Saved data entries:
****************************************

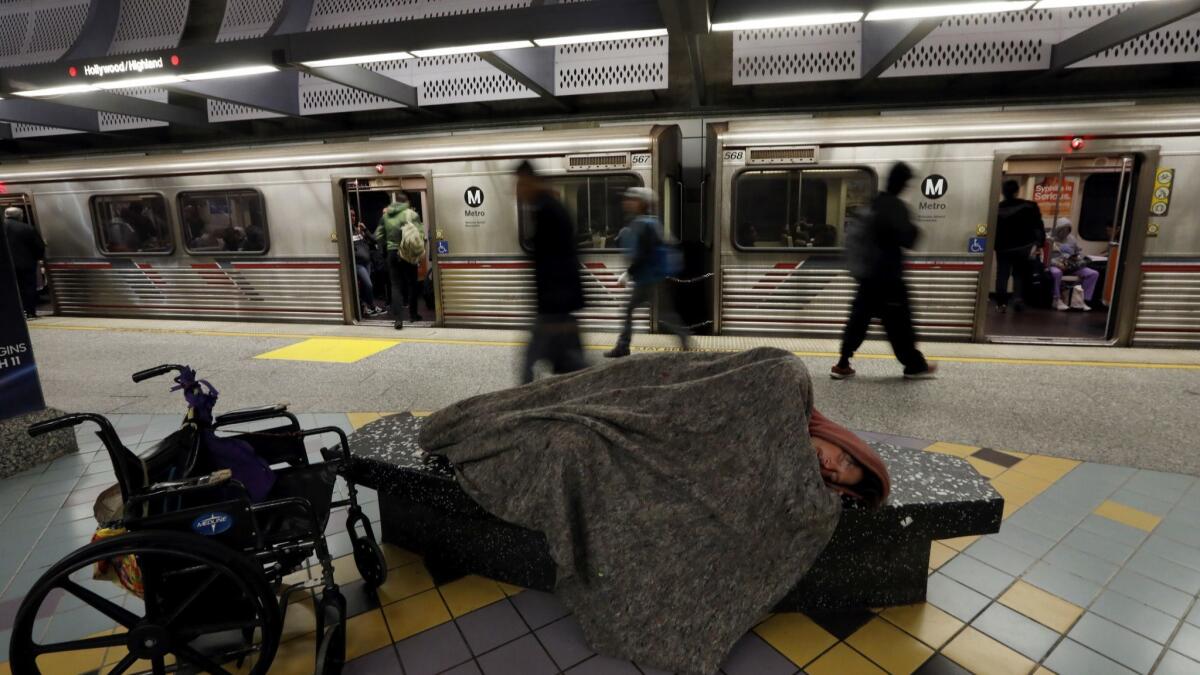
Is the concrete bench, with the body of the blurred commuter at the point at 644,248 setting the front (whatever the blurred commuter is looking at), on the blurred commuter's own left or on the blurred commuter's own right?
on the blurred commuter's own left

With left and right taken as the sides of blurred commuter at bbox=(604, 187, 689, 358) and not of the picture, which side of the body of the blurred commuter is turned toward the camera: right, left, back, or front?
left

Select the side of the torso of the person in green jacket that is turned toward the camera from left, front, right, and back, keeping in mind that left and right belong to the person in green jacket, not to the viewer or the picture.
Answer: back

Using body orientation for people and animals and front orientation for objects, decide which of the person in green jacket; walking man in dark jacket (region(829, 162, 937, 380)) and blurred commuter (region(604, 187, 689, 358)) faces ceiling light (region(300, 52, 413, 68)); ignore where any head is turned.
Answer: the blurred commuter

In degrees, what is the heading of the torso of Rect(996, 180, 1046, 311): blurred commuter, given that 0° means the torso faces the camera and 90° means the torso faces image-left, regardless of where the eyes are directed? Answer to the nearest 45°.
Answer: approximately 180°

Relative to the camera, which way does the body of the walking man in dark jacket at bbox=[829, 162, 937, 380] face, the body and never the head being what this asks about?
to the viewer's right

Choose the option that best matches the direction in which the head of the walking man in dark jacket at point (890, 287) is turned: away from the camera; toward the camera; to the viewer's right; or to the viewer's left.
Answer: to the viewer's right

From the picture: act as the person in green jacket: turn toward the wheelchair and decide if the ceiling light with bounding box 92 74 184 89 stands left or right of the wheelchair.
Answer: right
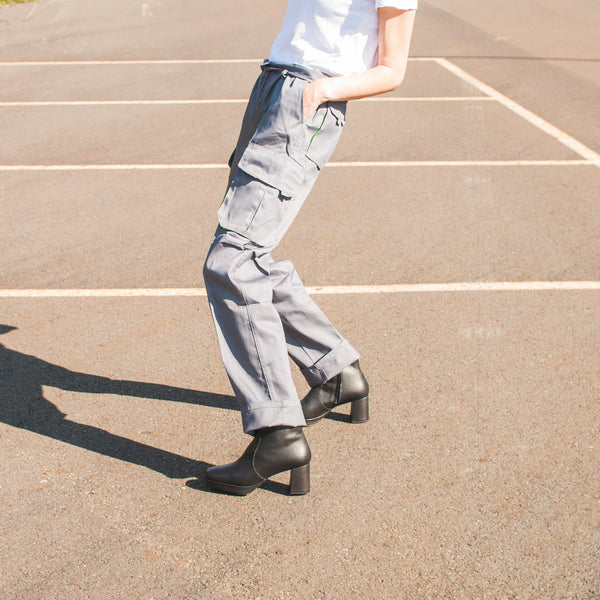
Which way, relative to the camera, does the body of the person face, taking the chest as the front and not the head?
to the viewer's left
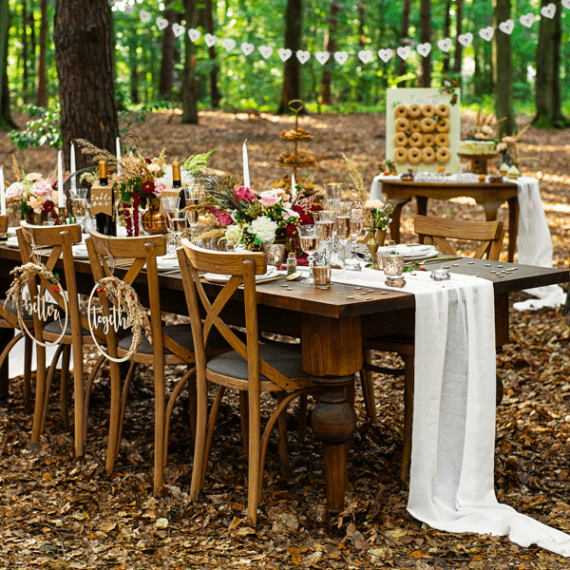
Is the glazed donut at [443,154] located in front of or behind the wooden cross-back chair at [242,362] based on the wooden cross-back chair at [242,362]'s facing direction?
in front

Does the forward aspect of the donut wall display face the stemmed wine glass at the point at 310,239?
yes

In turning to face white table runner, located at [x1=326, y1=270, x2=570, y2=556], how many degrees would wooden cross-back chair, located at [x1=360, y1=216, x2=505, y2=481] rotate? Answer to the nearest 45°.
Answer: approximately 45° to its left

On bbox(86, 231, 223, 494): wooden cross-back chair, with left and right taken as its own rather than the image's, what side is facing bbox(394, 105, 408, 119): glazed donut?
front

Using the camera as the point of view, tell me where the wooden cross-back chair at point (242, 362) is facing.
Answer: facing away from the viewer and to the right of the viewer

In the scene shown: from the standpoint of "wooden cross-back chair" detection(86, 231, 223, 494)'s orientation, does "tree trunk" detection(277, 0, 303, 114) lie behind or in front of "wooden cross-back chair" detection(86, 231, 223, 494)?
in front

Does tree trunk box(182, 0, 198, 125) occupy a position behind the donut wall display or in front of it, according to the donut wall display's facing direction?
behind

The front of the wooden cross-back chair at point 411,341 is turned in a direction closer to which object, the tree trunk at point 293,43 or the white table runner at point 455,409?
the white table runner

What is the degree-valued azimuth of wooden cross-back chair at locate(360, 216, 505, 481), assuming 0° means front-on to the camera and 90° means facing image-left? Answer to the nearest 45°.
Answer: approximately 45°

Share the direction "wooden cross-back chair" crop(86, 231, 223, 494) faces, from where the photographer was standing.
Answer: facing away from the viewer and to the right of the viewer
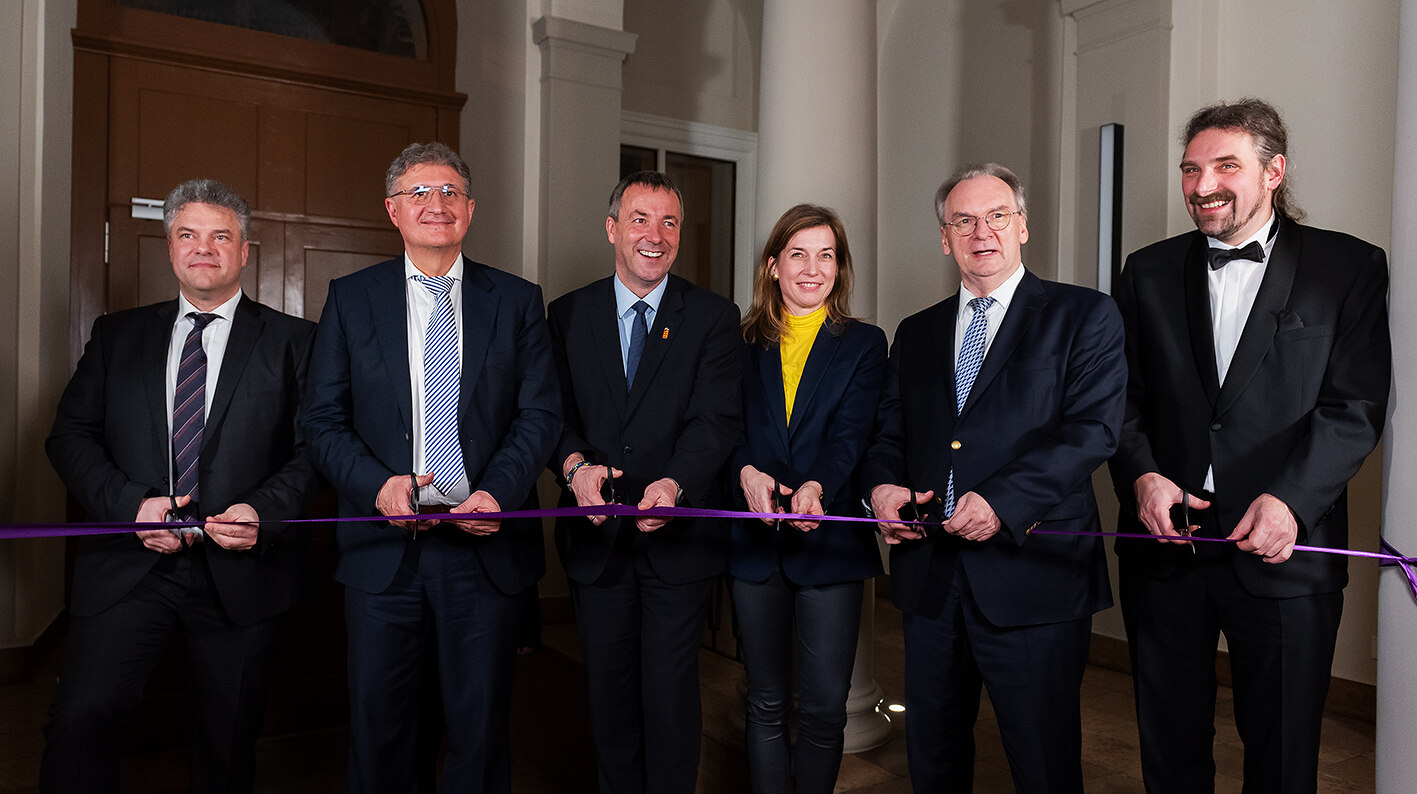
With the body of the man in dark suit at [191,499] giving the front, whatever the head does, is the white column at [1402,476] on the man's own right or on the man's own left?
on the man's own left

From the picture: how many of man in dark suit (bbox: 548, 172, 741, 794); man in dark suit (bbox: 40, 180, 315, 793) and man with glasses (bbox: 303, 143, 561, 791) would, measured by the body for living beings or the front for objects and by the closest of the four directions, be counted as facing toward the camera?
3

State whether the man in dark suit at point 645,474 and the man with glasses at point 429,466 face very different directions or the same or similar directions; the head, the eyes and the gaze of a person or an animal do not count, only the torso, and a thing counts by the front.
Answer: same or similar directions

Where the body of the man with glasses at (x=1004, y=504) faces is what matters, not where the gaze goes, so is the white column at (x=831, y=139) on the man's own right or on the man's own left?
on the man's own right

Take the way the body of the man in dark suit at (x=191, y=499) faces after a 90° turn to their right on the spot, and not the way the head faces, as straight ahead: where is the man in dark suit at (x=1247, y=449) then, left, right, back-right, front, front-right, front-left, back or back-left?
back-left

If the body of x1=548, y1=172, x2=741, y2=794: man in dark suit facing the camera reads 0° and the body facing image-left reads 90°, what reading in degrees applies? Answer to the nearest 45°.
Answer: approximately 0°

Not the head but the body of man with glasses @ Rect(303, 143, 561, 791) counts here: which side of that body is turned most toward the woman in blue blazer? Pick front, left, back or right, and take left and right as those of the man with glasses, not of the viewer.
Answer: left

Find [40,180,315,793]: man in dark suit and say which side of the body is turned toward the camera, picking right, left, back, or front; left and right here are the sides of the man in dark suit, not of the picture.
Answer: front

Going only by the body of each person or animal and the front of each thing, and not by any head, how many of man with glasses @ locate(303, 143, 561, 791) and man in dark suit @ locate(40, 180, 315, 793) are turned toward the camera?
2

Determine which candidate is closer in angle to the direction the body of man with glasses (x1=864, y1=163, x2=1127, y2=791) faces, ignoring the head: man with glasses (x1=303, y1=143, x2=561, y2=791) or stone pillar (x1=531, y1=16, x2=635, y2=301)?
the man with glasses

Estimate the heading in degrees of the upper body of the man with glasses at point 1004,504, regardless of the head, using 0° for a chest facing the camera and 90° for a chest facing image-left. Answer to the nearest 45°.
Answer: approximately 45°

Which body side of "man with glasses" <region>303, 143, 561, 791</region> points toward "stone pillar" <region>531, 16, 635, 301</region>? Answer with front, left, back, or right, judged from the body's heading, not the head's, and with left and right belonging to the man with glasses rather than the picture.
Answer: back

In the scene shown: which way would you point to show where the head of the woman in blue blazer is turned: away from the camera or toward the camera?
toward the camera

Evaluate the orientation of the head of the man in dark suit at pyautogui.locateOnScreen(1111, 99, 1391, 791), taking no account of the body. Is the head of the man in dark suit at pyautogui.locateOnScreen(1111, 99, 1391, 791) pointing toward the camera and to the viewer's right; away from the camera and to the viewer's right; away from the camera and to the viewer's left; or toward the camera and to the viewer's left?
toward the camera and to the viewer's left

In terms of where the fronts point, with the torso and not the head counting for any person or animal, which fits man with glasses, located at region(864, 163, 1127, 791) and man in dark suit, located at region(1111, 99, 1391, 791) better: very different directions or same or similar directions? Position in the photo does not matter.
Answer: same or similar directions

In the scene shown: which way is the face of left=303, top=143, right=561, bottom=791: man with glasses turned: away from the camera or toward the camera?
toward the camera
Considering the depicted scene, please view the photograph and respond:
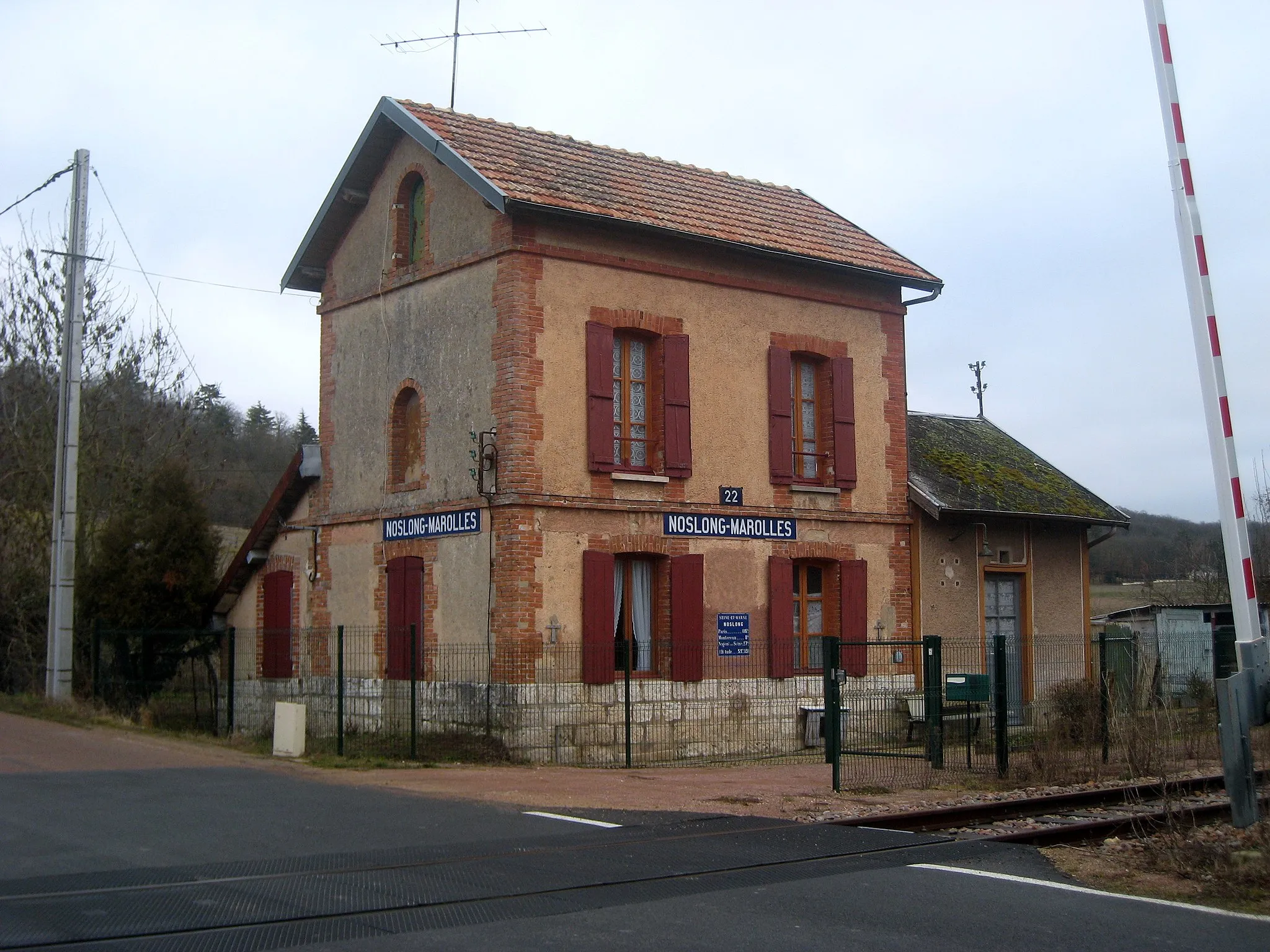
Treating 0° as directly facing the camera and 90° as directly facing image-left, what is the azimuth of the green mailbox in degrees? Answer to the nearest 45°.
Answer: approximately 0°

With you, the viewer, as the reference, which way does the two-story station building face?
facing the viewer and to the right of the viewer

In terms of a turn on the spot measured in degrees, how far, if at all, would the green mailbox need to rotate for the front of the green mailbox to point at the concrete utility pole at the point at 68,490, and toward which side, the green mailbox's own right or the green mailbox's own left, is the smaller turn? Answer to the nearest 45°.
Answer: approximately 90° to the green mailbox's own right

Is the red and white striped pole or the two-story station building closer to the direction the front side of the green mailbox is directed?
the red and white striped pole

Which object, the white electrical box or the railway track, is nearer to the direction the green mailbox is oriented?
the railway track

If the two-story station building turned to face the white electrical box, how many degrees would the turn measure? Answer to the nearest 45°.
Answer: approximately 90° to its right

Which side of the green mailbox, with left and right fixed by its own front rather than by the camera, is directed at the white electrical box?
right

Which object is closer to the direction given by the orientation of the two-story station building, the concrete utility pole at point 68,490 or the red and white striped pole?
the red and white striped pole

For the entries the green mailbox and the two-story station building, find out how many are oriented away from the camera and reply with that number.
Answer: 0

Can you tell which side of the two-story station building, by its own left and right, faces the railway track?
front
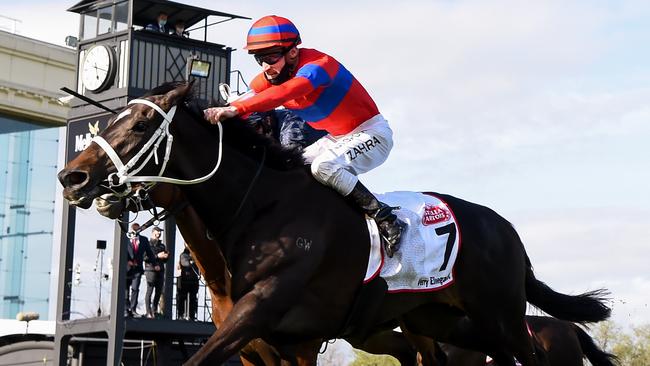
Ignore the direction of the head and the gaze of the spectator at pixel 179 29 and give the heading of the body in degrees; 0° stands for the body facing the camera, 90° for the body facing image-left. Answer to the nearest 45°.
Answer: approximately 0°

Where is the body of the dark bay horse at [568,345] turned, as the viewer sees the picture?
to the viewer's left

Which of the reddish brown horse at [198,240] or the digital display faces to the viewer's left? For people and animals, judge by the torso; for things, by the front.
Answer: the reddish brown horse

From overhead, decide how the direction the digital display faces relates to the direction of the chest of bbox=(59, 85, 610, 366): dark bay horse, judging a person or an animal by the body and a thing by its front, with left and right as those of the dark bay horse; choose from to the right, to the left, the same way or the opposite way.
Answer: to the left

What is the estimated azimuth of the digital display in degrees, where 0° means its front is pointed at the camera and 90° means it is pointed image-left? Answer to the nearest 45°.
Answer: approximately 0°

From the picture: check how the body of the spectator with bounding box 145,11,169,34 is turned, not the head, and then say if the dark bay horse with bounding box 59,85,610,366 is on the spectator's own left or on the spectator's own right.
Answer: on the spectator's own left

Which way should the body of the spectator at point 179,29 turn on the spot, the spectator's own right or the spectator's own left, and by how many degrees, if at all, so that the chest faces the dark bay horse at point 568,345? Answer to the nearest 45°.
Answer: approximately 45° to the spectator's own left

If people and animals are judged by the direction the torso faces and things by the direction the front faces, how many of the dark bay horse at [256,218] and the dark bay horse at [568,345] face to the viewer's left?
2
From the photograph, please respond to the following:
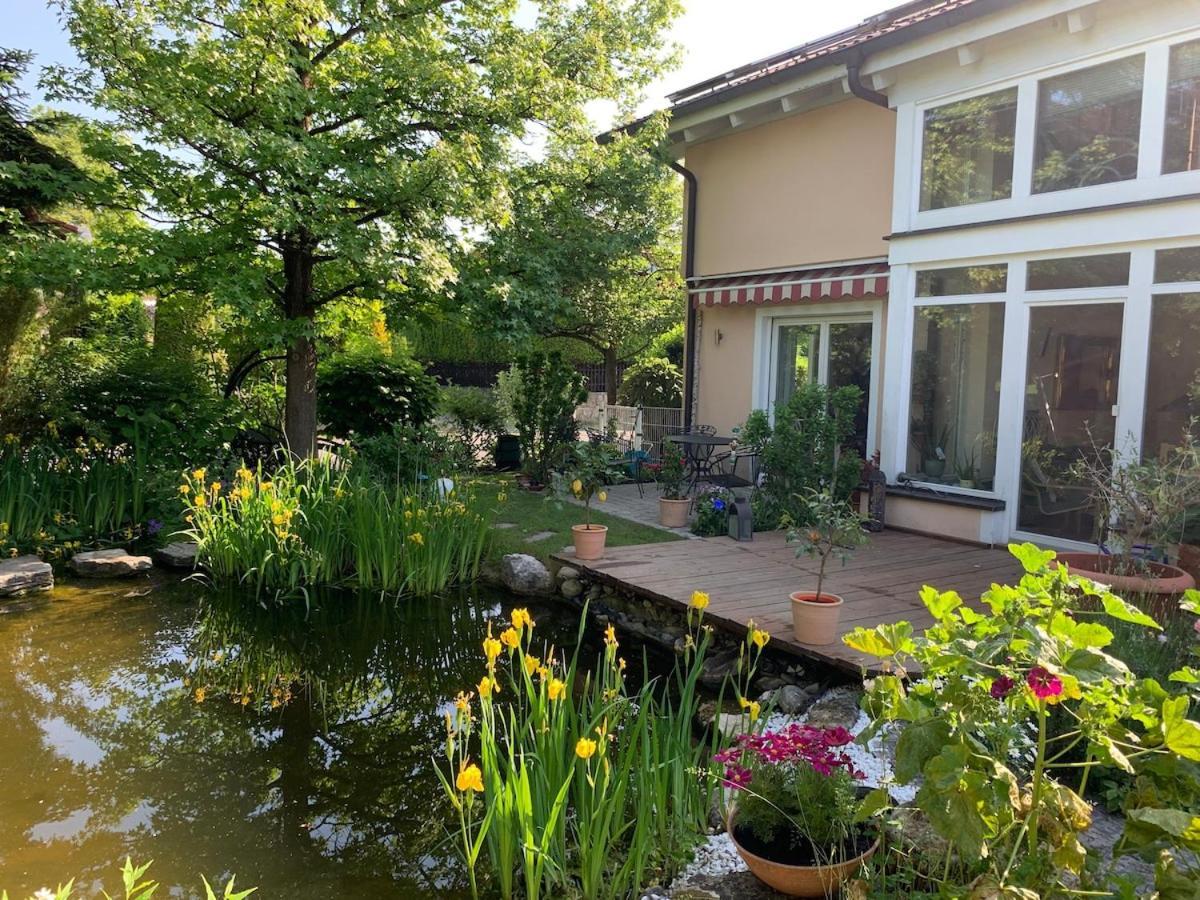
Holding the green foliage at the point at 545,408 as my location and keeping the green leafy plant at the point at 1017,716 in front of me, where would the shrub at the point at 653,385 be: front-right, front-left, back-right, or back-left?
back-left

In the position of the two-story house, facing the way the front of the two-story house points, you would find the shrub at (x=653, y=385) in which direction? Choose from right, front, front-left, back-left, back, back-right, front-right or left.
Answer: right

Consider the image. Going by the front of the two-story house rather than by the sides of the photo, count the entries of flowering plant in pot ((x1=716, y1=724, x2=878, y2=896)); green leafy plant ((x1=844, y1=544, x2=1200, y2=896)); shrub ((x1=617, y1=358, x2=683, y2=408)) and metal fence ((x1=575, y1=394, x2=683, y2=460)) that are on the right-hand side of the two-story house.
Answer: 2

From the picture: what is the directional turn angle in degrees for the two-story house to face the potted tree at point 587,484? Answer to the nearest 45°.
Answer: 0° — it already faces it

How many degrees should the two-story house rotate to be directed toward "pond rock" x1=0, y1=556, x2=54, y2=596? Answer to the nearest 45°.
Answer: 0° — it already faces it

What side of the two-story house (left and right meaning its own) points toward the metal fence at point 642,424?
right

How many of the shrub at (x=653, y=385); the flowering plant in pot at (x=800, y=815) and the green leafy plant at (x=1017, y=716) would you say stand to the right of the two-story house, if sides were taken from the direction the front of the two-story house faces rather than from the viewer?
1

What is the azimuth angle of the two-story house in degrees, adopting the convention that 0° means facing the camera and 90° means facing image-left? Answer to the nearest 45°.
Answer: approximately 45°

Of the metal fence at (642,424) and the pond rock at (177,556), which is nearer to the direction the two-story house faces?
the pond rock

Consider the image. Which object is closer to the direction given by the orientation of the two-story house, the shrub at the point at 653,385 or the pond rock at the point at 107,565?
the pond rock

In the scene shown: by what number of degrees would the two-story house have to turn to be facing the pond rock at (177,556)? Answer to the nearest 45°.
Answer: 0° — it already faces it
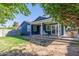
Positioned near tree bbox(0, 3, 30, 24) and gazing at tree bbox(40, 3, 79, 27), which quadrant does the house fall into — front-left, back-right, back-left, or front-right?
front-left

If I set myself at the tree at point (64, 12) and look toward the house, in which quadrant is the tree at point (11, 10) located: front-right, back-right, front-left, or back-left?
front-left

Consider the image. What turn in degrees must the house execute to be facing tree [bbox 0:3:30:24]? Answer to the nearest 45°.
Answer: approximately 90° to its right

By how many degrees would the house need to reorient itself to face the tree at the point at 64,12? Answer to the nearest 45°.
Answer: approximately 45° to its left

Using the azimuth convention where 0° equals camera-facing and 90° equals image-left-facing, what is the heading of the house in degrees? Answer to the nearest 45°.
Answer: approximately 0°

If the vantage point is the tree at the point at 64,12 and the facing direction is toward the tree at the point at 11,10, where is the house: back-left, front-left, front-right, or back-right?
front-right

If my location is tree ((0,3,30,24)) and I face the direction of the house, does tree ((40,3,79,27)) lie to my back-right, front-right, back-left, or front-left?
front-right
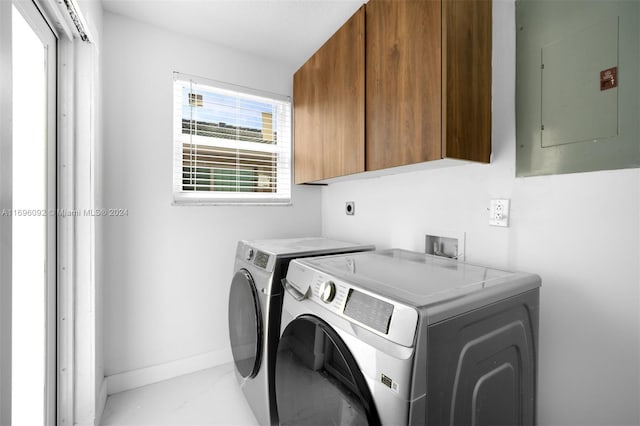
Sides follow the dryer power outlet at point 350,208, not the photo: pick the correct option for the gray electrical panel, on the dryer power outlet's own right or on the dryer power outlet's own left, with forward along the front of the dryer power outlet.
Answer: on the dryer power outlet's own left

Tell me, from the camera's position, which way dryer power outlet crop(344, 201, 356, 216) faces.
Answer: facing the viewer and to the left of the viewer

****************************************

Problem requirements
Rewrite the stretch from the line containing "Where is the body" through the line containing "Answer: the reddish brown horse", changing "dark bay horse" to "chestnut horse" and keeping everything else the same. Give back only those lines.

Written answer
Where is the body of the chestnut horse at [568,345] turned, as the viewer sees the picture?
to the viewer's left

Which of the reddish brown horse at [198,240] or the digital display faces to the viewer's left? For people and animals, judge by the torso; for things, by the front.
Answer: the reddish brown horse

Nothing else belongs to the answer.